Items from a dataset:
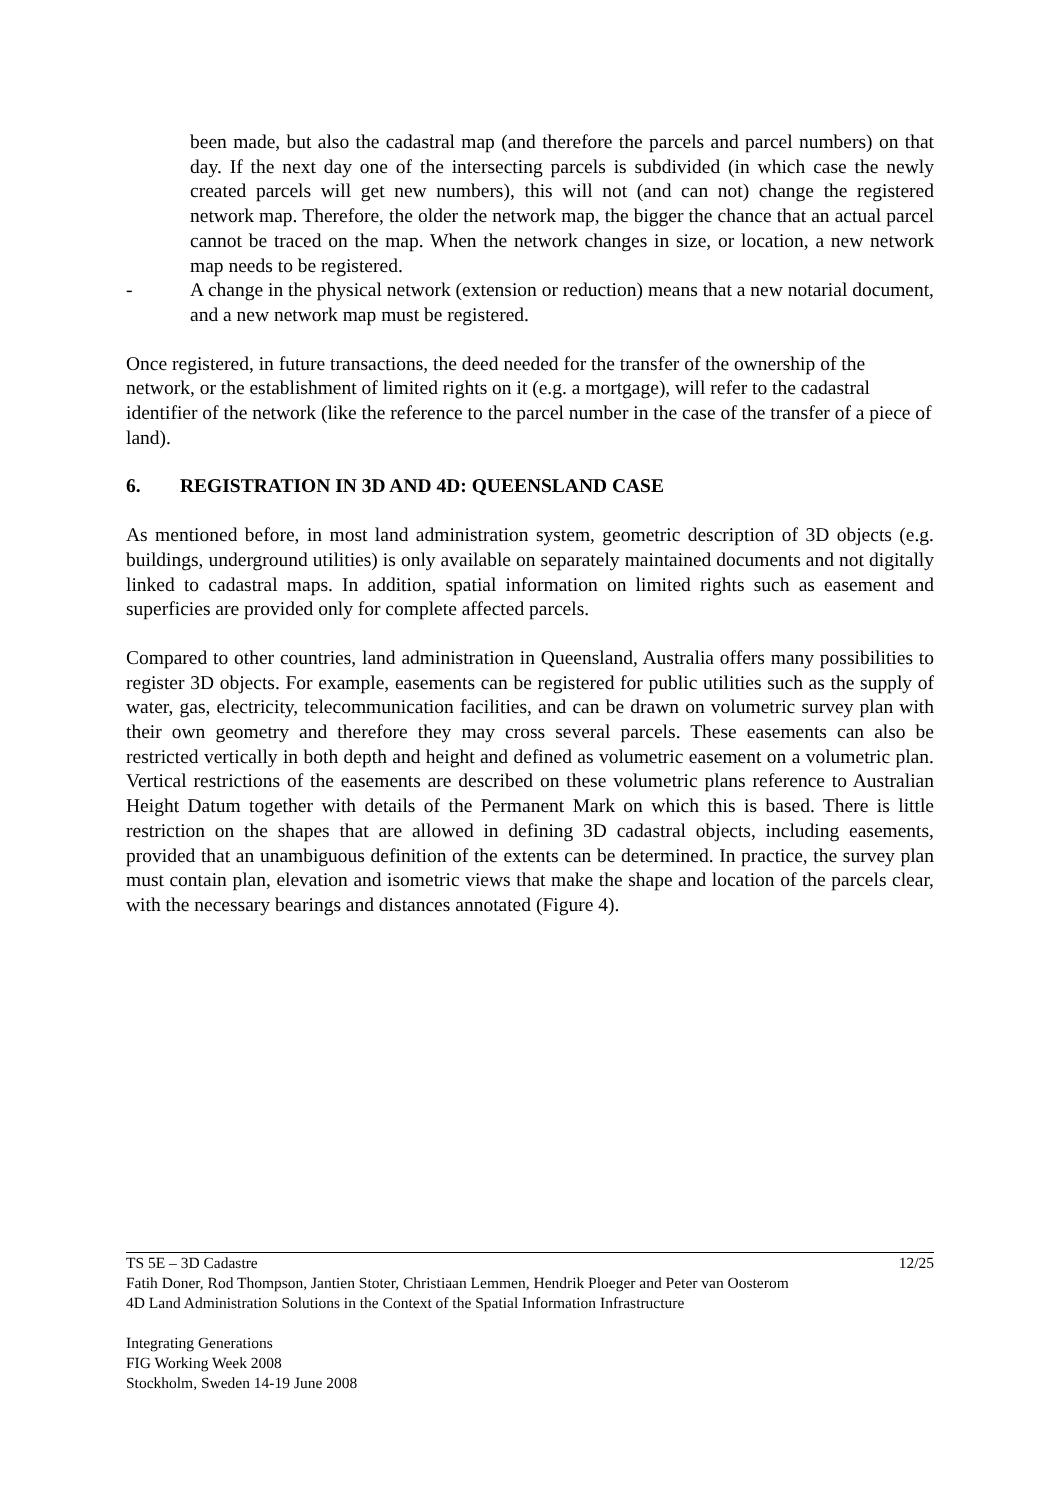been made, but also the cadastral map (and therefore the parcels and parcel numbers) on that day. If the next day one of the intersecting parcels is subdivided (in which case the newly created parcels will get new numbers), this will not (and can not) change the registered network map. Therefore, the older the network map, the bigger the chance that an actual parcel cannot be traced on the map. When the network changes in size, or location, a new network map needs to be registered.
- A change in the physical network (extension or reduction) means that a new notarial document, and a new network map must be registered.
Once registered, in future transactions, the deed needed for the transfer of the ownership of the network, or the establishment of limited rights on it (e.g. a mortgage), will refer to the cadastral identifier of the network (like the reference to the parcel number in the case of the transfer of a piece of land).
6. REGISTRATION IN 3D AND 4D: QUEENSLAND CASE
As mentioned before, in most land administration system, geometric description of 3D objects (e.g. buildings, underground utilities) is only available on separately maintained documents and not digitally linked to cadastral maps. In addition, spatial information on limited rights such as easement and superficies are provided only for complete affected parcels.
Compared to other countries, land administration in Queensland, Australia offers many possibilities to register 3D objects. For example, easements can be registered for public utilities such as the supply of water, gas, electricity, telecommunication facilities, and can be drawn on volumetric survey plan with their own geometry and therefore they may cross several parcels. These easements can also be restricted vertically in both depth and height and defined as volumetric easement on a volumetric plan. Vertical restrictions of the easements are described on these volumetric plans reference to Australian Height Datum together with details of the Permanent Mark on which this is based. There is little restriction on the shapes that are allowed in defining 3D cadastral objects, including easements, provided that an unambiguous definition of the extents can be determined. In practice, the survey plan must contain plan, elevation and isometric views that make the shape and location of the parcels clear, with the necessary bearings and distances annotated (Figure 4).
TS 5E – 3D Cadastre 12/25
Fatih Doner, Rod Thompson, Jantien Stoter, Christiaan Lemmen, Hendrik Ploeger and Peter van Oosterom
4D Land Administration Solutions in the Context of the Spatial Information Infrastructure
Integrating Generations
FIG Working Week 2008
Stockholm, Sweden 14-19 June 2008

**About this task**:
Exact copies of the lines from the one holding "4D Land Administration" through the last line above, and only those, make up the answer.

**Solution to this problem**:
4D Land Administration Solutions in the Context of the Spatial Information Infrastructure
Integrating Generations
FIG Working Week 2008
Stockholm, Sweden 14-19 June 2008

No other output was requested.